In the following code, I want to use nested parallelism to compute 10 times an element of an array. I use this simple example to learn more about dynamic parallelism in Cuda. The way the code works is that for each element of a parentArray, there is another kernel saving this element at a position of a childArray (0 to 9). So for each element of the parentArray, I have another array with 10 elements, each being equal to the element of the parentArray. In the end, I compute the sum of all childArrays and save the result in the parentArray.
The result therefore should be:
Element 0 of parentArray, Result = 0
Element 1 of parentArray, Result = 10
Element 2 of parentArray, Result = 20 and so on
Currently, the code compiles but doesn't give the expected results.
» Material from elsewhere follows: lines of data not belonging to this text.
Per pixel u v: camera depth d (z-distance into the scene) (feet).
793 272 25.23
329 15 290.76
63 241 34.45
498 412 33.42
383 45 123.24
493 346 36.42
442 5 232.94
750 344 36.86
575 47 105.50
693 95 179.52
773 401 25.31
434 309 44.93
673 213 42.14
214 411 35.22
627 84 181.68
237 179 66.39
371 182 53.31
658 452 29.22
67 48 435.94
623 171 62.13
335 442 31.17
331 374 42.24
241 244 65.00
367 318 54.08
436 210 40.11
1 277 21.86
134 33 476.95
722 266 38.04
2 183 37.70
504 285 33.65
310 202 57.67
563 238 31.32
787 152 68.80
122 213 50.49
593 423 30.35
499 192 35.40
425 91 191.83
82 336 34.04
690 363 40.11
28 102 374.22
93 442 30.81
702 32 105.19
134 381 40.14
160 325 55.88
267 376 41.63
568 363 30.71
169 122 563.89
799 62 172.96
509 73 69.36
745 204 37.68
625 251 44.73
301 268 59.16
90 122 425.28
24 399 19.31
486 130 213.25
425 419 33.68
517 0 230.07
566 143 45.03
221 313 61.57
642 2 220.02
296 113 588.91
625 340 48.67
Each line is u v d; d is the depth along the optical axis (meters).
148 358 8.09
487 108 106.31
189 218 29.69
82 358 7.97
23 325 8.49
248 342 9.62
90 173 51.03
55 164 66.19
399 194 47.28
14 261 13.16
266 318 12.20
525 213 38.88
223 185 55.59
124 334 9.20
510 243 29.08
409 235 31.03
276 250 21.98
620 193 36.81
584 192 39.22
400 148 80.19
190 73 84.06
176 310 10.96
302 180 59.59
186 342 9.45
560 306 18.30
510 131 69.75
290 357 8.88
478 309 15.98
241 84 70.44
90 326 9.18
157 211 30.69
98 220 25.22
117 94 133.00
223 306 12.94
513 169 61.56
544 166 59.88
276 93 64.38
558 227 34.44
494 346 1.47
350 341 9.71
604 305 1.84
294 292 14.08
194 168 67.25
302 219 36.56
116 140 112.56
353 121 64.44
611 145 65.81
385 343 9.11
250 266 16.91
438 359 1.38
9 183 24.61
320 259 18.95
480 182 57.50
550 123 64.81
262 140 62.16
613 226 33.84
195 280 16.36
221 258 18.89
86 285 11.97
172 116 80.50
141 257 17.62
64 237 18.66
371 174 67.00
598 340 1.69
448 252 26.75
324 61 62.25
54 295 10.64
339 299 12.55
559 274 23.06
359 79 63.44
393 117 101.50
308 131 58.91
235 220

What is wrong with the current code?
The function to compute the sum of the elements
__device__ double summe(double *arr, int size)
{
double result = 0.0;
for(int i = 0; i < size; i++)
{
result += arr[i];
}
return result;
}
The function called from childKernel
__device__ double getElement(double arrElement)
{
return arrElement;
}
The array in which results are stored
__device__ double childArr[10];
The childKernel
__global__ void childKernel(double *arr, double arrElement,int N)
{
int cidx = blockIdx.x * blockDim.x + threadIdx.x;
if (cidx < N)
{
arr[cidx] = getElement(arrElement);
}
}
The parentKernel
__global__ void parentKernel(double *parentArray, int N)
{
int idx = blockIdx.x * blockDim.x + threadIdx.x;
if (idx < N)
{
childKernel<<<1,10>>>(childArr,parentArray[idx],N);
__syncthreads();
parentArray[idx] = summe(childArr,10);
}
}
The main part
int main(void)
{
double *host_array;
double *device_array;
// Number of elements in arrays
const int N_array = 10;
// size of array
const size_t size_array = N_array * sizeof(double);
// Allocate array on host
host_array = (double *)malloc(size_array);
// Allocate array on device
CUDA_CALL(cudaMalloc((void **) &device_array, size_array));
// Initialize host array
for (int i=0; i<N_array; i++)
{
host_array[i] = (double)i;
}
// and copy it to CUDA device
CUDA_CALL(cudaMemcpy(device_array, host_array, size_array, cudaMemcpyHostToDevice));
// Do calculation on device:
int block_size = 4;
// if N = 10, then n_blocks = 3
int n_blocks = N_array/block_size + (N_array % block_size == 0 ? 0:1);
parentKernel<<<n_blocks, block_size>>>(device_array,N_array);
// Retrieve result from device and store it in host array
CUDA_CALL(cudaMemcpy(host_array, device_array, sizeof(double)*N_array, cudaMemcpyDeviceToHost));
// Print results
for (int i=0; i<N_array; i++)
{
printf("Element %d of parentArray, Result = %f\n", i, host_array[i]);
}
// Cleanup
free(host_array);
CUDA_CALL(cudaFree(device_array));
}
The result I get is:
0 52.000000
1 52.000000
2 52.000000
3 52.000000
4 48.000000
5 48.000000
6 48.000000
7 48.000000
8 48.000000
9 48.000000
I use Cuda 6.5
NVCCFLAGS= -arch=sm_35 -rdc=true -G -O3 --compiler-options -Wall
/opt/cuda-6.5/bin/nvcc -V
nvcc: NVIDIA (R) Cuda compiler driver
Copyright (c) 2005-2014 NVIDIA Corporation
Built on Thu_Jul_17_21:41:27_CDT_2014
Cuda compilation tools, release 6.5, V6.5.12